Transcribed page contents
**********

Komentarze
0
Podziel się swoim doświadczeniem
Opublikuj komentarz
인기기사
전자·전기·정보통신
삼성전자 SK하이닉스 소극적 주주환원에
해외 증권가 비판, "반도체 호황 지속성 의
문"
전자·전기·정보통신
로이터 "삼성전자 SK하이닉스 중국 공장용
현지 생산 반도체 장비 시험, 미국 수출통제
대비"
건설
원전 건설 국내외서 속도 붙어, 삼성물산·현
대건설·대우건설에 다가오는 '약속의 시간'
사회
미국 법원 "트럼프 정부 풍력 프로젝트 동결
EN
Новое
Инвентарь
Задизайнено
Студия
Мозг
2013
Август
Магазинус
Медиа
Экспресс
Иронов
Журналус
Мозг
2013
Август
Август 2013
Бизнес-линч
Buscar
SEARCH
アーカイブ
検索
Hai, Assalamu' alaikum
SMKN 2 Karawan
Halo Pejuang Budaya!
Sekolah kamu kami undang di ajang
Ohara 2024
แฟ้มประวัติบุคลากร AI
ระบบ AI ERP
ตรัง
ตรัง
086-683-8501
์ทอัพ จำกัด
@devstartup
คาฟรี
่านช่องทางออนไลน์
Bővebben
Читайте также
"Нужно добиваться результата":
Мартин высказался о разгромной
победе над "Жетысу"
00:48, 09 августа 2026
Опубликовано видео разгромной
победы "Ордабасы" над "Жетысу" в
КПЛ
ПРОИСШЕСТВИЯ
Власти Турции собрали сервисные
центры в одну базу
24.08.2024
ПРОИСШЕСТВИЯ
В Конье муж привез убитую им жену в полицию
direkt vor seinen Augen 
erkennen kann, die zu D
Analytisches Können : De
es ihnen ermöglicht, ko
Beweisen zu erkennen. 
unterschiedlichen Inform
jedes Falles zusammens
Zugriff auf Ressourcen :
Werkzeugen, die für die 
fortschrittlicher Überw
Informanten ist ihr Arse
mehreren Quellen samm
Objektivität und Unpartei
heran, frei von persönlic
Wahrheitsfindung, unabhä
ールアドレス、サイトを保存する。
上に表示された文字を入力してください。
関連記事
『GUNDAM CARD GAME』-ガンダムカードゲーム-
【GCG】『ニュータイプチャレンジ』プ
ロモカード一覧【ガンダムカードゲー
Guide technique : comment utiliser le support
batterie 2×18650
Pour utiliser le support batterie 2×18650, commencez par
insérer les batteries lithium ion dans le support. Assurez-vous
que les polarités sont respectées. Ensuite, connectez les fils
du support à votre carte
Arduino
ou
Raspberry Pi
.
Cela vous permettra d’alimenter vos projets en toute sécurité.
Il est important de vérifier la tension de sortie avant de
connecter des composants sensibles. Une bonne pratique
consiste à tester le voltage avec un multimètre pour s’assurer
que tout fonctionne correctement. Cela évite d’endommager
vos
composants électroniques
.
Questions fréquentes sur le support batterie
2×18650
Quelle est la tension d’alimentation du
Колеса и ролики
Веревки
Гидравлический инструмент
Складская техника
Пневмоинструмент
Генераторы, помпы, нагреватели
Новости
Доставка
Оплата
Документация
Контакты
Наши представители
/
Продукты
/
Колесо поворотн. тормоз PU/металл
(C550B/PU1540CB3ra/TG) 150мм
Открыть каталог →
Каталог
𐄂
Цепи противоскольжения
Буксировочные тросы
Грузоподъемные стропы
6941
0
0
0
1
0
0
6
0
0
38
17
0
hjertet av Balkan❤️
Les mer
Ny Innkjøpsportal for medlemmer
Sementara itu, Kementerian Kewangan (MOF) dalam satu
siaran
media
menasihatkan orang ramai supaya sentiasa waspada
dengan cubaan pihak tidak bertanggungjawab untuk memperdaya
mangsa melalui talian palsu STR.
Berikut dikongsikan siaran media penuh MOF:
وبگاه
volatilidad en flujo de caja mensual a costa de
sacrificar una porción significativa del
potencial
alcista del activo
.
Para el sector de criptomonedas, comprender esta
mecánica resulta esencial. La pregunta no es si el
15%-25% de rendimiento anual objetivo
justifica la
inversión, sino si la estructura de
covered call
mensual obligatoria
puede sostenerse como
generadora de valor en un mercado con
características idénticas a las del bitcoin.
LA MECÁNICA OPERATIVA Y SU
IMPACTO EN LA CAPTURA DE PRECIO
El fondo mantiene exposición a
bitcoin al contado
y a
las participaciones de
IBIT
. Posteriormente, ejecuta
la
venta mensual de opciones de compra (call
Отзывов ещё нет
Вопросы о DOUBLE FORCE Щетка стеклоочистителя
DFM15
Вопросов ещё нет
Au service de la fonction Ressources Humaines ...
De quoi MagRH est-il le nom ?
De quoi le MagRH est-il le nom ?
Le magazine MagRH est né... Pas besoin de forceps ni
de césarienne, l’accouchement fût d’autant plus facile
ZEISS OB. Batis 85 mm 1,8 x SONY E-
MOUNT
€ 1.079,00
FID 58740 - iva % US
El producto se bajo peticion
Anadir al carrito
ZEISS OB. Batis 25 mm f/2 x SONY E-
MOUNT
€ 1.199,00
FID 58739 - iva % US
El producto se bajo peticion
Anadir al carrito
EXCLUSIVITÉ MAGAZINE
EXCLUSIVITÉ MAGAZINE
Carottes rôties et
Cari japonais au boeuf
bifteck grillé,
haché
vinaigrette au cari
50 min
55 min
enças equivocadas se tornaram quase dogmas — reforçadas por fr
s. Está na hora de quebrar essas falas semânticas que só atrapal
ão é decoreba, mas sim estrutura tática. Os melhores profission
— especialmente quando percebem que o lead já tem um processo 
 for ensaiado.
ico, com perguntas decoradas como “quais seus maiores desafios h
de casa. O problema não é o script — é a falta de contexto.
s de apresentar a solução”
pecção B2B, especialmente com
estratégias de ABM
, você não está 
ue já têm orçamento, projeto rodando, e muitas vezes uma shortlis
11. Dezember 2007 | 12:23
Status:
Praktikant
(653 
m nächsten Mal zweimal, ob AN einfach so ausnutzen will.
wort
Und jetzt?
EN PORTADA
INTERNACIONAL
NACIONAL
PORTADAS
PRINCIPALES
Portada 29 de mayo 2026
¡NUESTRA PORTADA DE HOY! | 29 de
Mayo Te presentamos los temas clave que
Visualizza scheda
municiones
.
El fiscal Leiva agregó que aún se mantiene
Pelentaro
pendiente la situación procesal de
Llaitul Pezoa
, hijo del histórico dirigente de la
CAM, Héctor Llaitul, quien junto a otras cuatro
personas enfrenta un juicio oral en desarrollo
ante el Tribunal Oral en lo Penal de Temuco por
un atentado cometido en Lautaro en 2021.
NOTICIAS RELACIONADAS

**********

- _Requirement_: Set out every line from all of the entries above as a numbered list, leaving out any blank lines.

- _Response to this task_:
1. Komentarze
2. 0
3. Podziel się swoim doświadczeniem
4. Opublikuj komentarz
5. 인기기사
6. 전자·전기·정보통신
7. 삼성전자 SK하이닉스 소극적 주주환원에
8. 해외 증권가 비판, "반도체 호황 지속성 의
9. 문"
10. 전자·전기·정보통신
11. 로이터 "삼성전자 SK하이닉스 중국 공장용
12. 현지 생산 반도체 장비 시험, 미국 수출통제
13. 대비"
14. 건설
15. 원전 건설 국내외서 속도 붙어, 삼성물산·현
16. 대건설·대우건설에 다가오는 '약속의 시간'
17. 사회
18. 미국 법원 "트럼프 정부 풍력 프로젝트 동결
19. EN
20. Новое
21. Инвентарь
22. Задизайнено
23. Студия
24. Мозг
25. 2013
26. Август
27. Магазинус
28. Медиа
29. Экспресс
30. Иронов
31. Журналус
32. Мозг
33. 2013
34. Август
35. Август 2013
36. Бизнес-линч
37. Buscar
38. SEARCH
39. アーカイブ
40. 検索
41. Hai, Assalamu' alaikum
42. SMKN 2 Karawan
43. Halo Pejuang Budaya!
44. Sekolah kamu kami undang di ajang
45. Ohara 2024
46. แฟ้มประวัติบุคลากร AI
47. ระบบ AI ERP
48. ตรัง
49. ตรัง
50. 086-683-8501
51. ์ทอัพ จำกัด
52. @devstartup
53. คาฟรี
54. ่านช่องทางออนไลน์
55. Bővebben
56. Читайте также
57. "Нужно добиваться результата":
58. Мартин высказался о разгромной
59. победе над "Жетысу"
60. 00:48, 09 августа 2026
61. Опубликовано видео разгромной
62. победы "Ордабасы" над "Жетысу" в
63. КПЛ
64. ПРОИСШЕСТВИЯ
65. Власти Турции собрали сервисные
66. центры в одну базу
67. 24.08.2024
68. ПРОИСШЕСТВИЯ
69. В Конье муж привез убитую им жену в полицию
70. direkt vor seinen Augen 
71. erkennen kann, die zu D
72. Analytisches Können : De
73. es ihnen ermöglicht, ko
74. Beweisen zu erkennen. 
75. unterschiedlichen Inform
76. jedes Falles zusammens
77. Zugriff auf Ressourcen :
78. Werkzeugen, die für die 
79. fortschrittlicher Überw
80. Informanten ist ihr Arse
81. mehreren Quellen samm
82. Objektivität und Unpartei
83. heran, frei von persönlic
84. Wahrheitsfindung, unabhä
85. ールアドレス、サイトを保存する。
86. 上に表示された文字を入力してください。
87. 関連記事
88. 『GUNDAM CARD GAME』-ガンダムカードゲーム-
89. 【GCG】『ニュータイプチャレンジ』プ
90. ロモカード一覧【ガンダムカードゲー
91. Guide technique : comment utiliser le support
92. batterie 2×18650
93. Pour utiliser le support batterie 2×18650, commencez par
94. insérer les batteries lithium ion dans le support. Assurez-vous
95. que les polarités sont respectées. Ensuite, connectez les fils
96. du support à votre carte
97. Arduino
98. ou
99. Raspberry Pi
100. .
101. Cela vous permettra d’alimenter vos projets en toute sécurité.
102. Il est important de vérifier la tension de sortie avant de
103. connecter des composants sensibles. Une bonne pratique
104. consiste à tester le voltage avec un multimètre pour s’assurer
105. que tout fonctionne correctement. Cela évite d’endommager
106. vos
107. composants électroniques
108. .
109. Questions fréquentes sur le support batterie
110. 2×18650
111. Quelle est la tension d’alimentation du
112. Колеса и ролики
113. Веревки
114. Гидравлический инструмент
115. Складская техника
116. Пневмоинструмент
117. Генераторы, помпы, нагреватели
118. Новости
119. Доставка
120. Оплата
121. Документация
122. Контакты
123. Наши представители
124. /
125. Продукты
126. /
127. Колесо поворотн. тормоз PU/металл
128. (C550B/PU1540CB3ra/TG) 150мм
129. Открыть каталог →
130. Каталог
131. 𐄂
132. Цепи противоскольжения
133. Буксировочные тросы
134. Грузоподъемные стропы
135. 6941
136. 0
137. 0
138. 0
139. 1
140. 0
141. 0
142. 6
143. 0
144. 0
145. 38
146. 17
147. 0
148. hjertet av Balkan❤️
149. Les mer
150. Ny Innkjøpsportal for medlemmer
151. Sementara itu, Kementerian Kewangan (MOF) dalam satu
152. siaran
153. media
154. menasihatkan orang ramai supaya sentiasa waspada
155. dengan cubaan pihak tidak bertanggungjawab untuk memperdaya
156. mangsa melalui talian palsu STR.
157. Berikut dikongsikan siaran media penuh MOF:
158. وبگاه
159. volatilidad en flujo de caja mensual a costa de
160. sacrificar una porción significativa del
161. potencial
162. alcista del activo
163. .
164. Para el sector de criptomonedas, comprender esta
165. mecánica resulta esencial. La pregunta no es si el
166. 15%-25% de rendimiento anual objetivo
167. justifica la
168. inversión, sino si la estructura de
169. covered call
170. mensual obligatoria
171. puede sostenerse como
172. generadora de valor en un mercado con
173. características idénticas a las del bitcoin.
174. LA MECÁNICA OPERATIVA Y SU
175. IMPACTO EN LA CAPTURA DE PRECIO
176. El fondo mantiene exposición a
177. bitcoin al contado
178. y a
179. las participaciones de
180. IBIT
181. . Posteriormente, ejecuta
182. la
183. venta mensual de opciones de compra (call
184. Отзывов ещё нет
185. Вопросы о DOUBLE FORCE Щетка стеклоочистителя
186. DFM15
187. Вопросов ещё нет
188. Au service de la fonction Ressources Humaines ...
189. De quoi MagRH est-il le nom ?
190. De quoi le MagRH est-il le nom ?
191. Le magazine MagRH est né... Pas besoin de forceps ni
192. de césarienne, l’accouchement fût d’autant plus facile
193. ZEISS OB. Batis 85 mm 1,8 x SONY E-
194. MOUNT
195. € 1.079,00
196. FID 58740 - iva % US
197. El producto se bajo peticion
198. Anadir al carrito
199. ZEISS OB. Batis 25 mm f/2 x SONY E-
200. MOUNT
201. € 1.199,00
202. FID 58739 - iva % US
203. El producto se bajo peticion
204. Anadir al carrito
205. EXCLUSIVITÉ MAGAZINE
206. EXCLUSIVITÉ MAGAZINE
207. Carottes rôties et
208. Cari japonais au boeuf
209. bifteck grillé,
210. haché
211. vinaigrette au cari
212. 50 min
213. 55 min
214. enças equivocadas se tornaram quase dogmas — reforçadas por fr
215. s. Está na hora de quebrar essas falas semânticas que só atrapal
216. ão é decoreba, mas sim estrutura tática. Os melhores profission
217. — especialmente quando percebem que o lead já tem um processo 
218.  for ensaiado.
219. ico, com perguntas decoradas como “quais seus maiores desafios h
220. de casa. O problema não é o script — é a falta de contexto.
221. s de apresentar a solução”
222. pecção B2B, especialmente com
223. estratégias de ABM
224. , você não está 
225. ue já têm orçamento, projeto rodando, e muitas vezes uma shortlis
226. 11. Dezember 2007 | 12:23
227. Status:
228. Praktikant
229. (653 
230. m nächsten Mal zweimal, ob AN einfach so ausnutzen will.
231. wort
232. Und jetzt?
233. EN PORTADA
234. INTERNACIONAL
235. NACIONAL
236. PORTADAS
237. PRINCIPALES
238. Portada 29 de mayo 2026
239. ¡NUESTRA PORTADA DE HOY! | 29 de
240. Mayo Te presentamos los temas clave que
241. Visualizza scheda
242. municiones
243. .
244. El fiscal Leiva agregó que aún se mantiene
245. Pelentaro
246. pendiente la situación procesal de
247. Llaitul Pezoa
248. , hijo del histórico dirigente de la
249. CAM, Héctor Llaitul, quien junto a otras cuatro
250. personas enfrenta un juicio oral en desarrollo
251. ante el Tribunal Oral en lo Penal de Temuco por
252. un atentado cometido en Lautaro en 2021.
253. NOTICIAS RELACIONADAS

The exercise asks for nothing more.